La « petite Amazonie » de mon enfance
Ce fut une surprise pour moi lorsque vous m’avez proposé de participer à « l’Echappée ». C’était vraiment une belle aventure d’équipe. Nous nous sommes retrouvés dans cette nature que j’aime tant et dans laquelle j’ai grandi.
Ça m’fait penser à un petit périple que j’ai pu faire il n’y a pas si longtemps, tout près du Bassin d’Arcachon. Je suis retourné sur ce lieu rempli de souvenirs de mon enfance passée avec mon cousin, mes cousines et mon frère. (Oh lala je me rappelle c’est dingue comme on a pu s’amuser !)

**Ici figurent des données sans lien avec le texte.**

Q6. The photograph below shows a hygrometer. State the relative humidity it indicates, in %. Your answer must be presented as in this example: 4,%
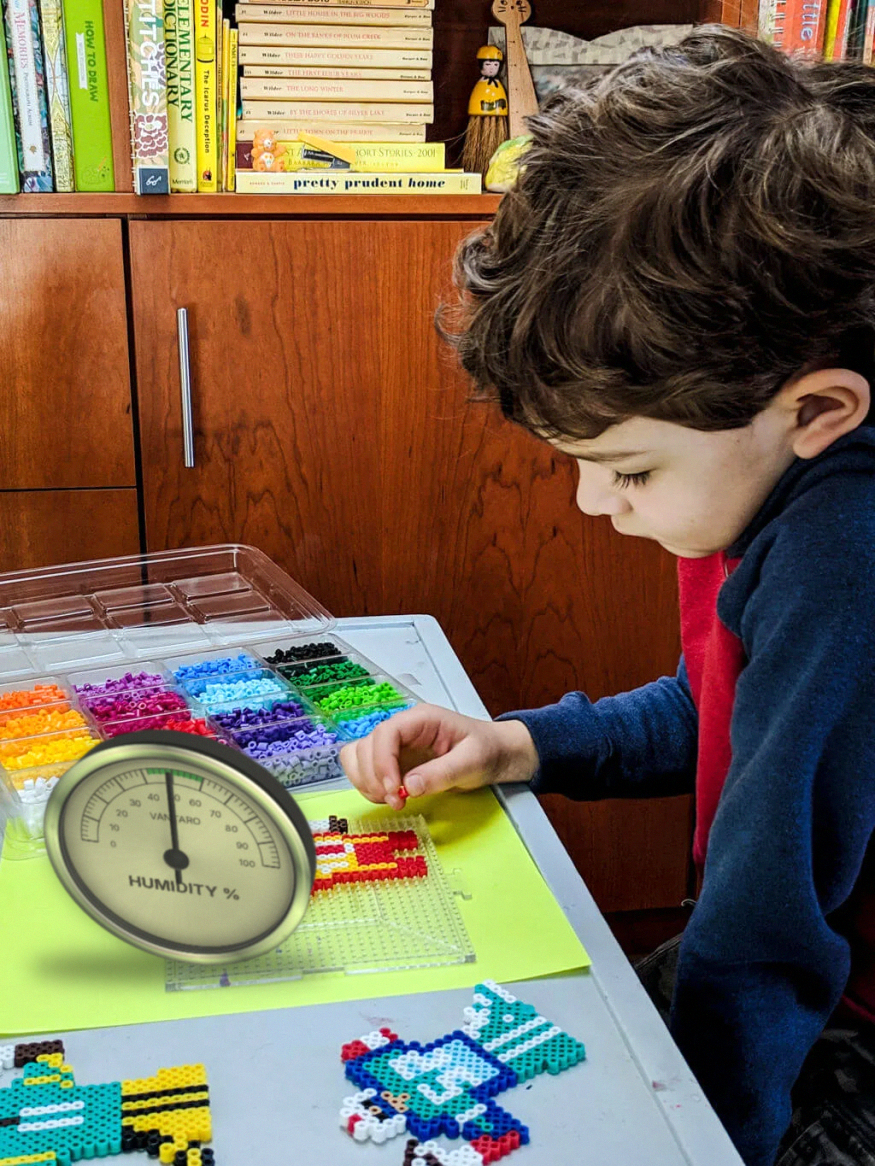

Mes grands-parents avaient une petite cabane de pêcheur dans un tout petit port. Depuis celui-ci des tuiles étaient embarquées sur des chalands qui les menaient vers tous les ports du bassin aux ostréiculteurs qui y collectaient leurs naissains d’huîtres. Aujourd’hui les cabanes de pêcheurs sont toujours là, et ce tout petit port est toujours un lieu très sauvage.
On y trouve des roseaux en abondance et de tout petits arbustes persistants, d’espèce invasive que l’on appelle des cotonniers (faux cotonniers / baccharis) d’Amérique du Nord. Cet endroit bénéficie de la proximité du Parc Ornithologique du Teich. Ce sont ainsi des milliers d’oiseaux qui y viennent : mouettes, martin-pêcheurs, canards, cygnes, hérons,… Une faune et une flore riches et denses.
Les bras d’eau font leur chemin entre les roseaux, il vaut mieux être du coin pour naviguer sans se perdre dans ce labyrinthe de végétation. L’eau est calme en surface comme un miroir mais en dessous son mouvement peut être puissant puisqu’il est soumis aux marées.
Je me replonge dans mes souvenirs à l’âge de six ans, j’me souviens de ces moments calmes, de ces nombreux parfums et de cette lumière si douce. Après une journée en pleine nature à courir sur les bancs de sable, me voilà enfin posé sur un ponton les jambes pendantes au-dessus de l’eau. J’observe, j’admire, je sens, j’écoute. Le vent tombe peu à peu emportant avec lui quelques graines de cotonniers. Elles sont aussi légères qu’une plume. Elles ne s’arrêteront que lorsqu’elles auront trouvé un obstacle. Je les suis du regard puis elles disparaissent au loin. Les roseaux ont fini leur danse, le vent va bientôt tomber. Ça en est presque étouffant. Je n’ai pas trouvé beaucoup d’ombre aujourd’hui encore. Ma peau est devenue brune sous le soleil brûlant. Mes jambes, mes bras, mon visage sont tâchés de vase dégageant une odeur familière. Après avoir passé la journée dehors sous ce soleil, le voilà enfin face à moi, m’offrant des couleurs rose pastel. Le moment où il va disparaître ne va pas tarder. Un groupe de mouettes passe au loin… ça y est il n’y a plus de vent. Tout est calme. Mes yeux ne savent plus où regarder tant cet endroit est magnifique. Quand tout à coup, le chant d’un martin-pêcheur attire mon attention, je le cherche, le voilà, il vient de sortir d’un bosquet.
Le soleil disparaît peu à peu. Croyez-moi dans ces moments-là on se sent vivant.
Un dernier regard à l’horizon et je le vois disparaître complètement dans les brumes lointaines. Mille senteurs envahissent celui qui, immobile, écoute le silence. La nuit commence, laissant place aux moustiques et aux coassements des grenouilles. J’ai hâte d’être à demain.
En grandissant je me suis éloigné de cet endroit mais pour mieux y revenir et savourer cette ambiance.
Avec le temps j’ai quitté ces eaux calmes pour me tourner vers l’océan qui m’offre de nouveaux horizons et de nouvelles sensations. Ça m’fait penser à un endroit que j’ai connu…mais, ça c’est une autre histoire.